Mais, comme vous le savez, les rêves ne sont souvent que des rêves, et je ne suis pas allé à Montmartre. Je n’ai pas guidé Gloria dans le dédale des petites rues. Nous n’avons pas descendu les Champs-Élysées et aucun croissant au beurre ne nous attendait à l’arrivée.
J’ai été découvert au milieu de la cargaison de porcs, le 13 décembre 1997, par une patrouille de douaniers, qui contrôlait les poids lourds sur l’autoroute A4 près de Sarreguemines, en Moselle.
Ils cherchaient de la drogue ou des produits de contrebande, que sais-je ? Quand ils ont ouvert le hayon de la remorque, c’est moi qu’ils ont vu. Je dormais, la tête sur le barda, et j’avais fini par oublier l’odeur épouvantable des excréments. Quand on n’a pas le choix, on s’habitue aux pires choses, pas vrai ?
Je n’avais rien bu depuis la station-service. Ma gorge était en feu, mes lèvres desséchées. Le chauffeur du camion n’en revenait pas, il ouvrait des yeux comme des soucoupes, et il gueulait des jurons en espagnol.
Les douaniers m’ont tiré par le col de mon pull pour m’obliger à sortir de la bétaillère. Je n’étais pas trop réveillé, si bien que je n’ai pas eu le temps d’attraper le barda.
J’ai atterri sur le sol français et j’ai cherché Gloria.
Elle n’était pas là.
Je me suis rué sur le chauffeur en le suppliant de me dire où elle était, mais il ne comprenait rien ; je puais tellement qu’il reculait en se bouchant le nez. Puis les douaniers l’ont poussé vers une voiture.
Moi, je hurlais « Gloria ! Gloria ! » et il n’y avait pas de réponse. Seulement le vacarme de la circulation sur l’autoroute et le vent.

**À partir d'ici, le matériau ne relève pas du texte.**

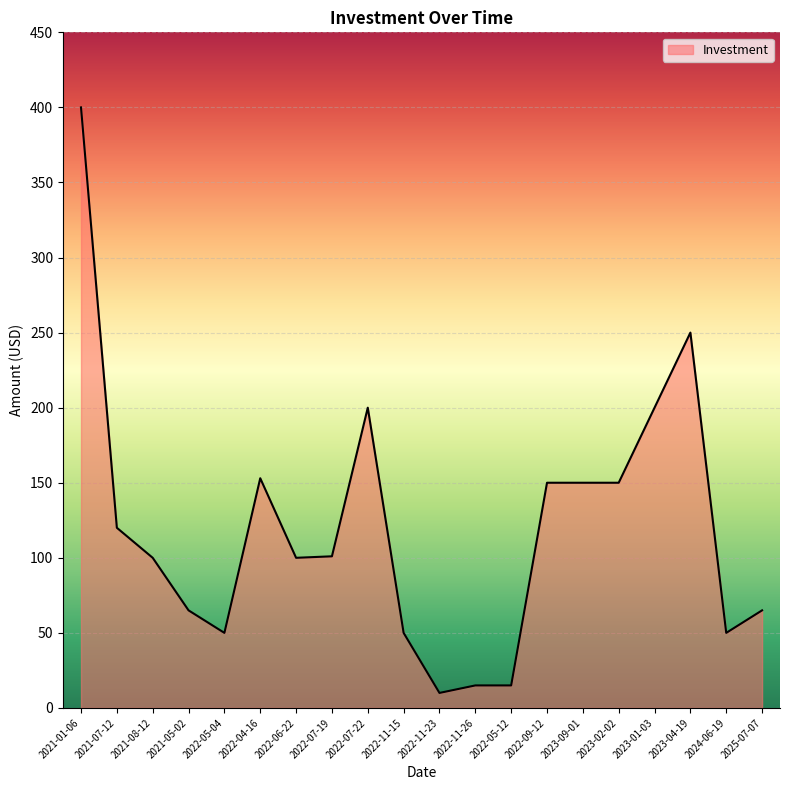

The value at 2022-06-22 is 100. True or false?

True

Les douaniers m’ont traîné vers un fourgon. Je me débattais tellement en criant « Gloria », qu’ils m’ont attaché les poignets avec des menottes ; c’est comme ça quand vous êtes confronté aux autorités.
Ils m’ont forcé à grimper dans le fourgon, et d’un coup j’ai pensé à la petite fouine morte et à l’avertissement de Boucle-d’Oreille, mais c’était trop tard : j’étais tombé dans leur piège à humains. Clang , la porte du fourgon s’est refermée sur moi et nous avons quitté l’autoroute en prenant à travers la campagne. Où était Gloria ? Mais où était-elle ? Ma tête était pleine de vide et le métal des menottes me sciait la peau. Je me suis écroulé en pleurant : Ossecourédémoi !
Plus tard, entre deux hoquets, j’ai expliqué : « jemapèlblèzfortunéjesuicitoyendelarépubliquedefrancecélapurvérité. »
J’ai répété. Une fois, deux fois, trois fois. Comme une prière, comme une chanson, mais c’était pire que de crier dans le désert… Les douaniers soupiraient. Ils avaient l’air accablés.
J’ai posé la tête sur mes genoux.
Gloria avait disparu. Peut-être qu’elle était tombée du camion ? Peut-être qu’elle se cachait ? Peut-être qu’il s’était produit quelque chose d’horrible pendant que je dormais au milieu des porcs ?
J’avais douze ans, le barda était resté dans la bétaillère, et je devais m’arranger sans Gloria dans le pays des droits de l’homme et de Charles Baudelaire.
Je n’avais jamais eu aussi peur de ma vie.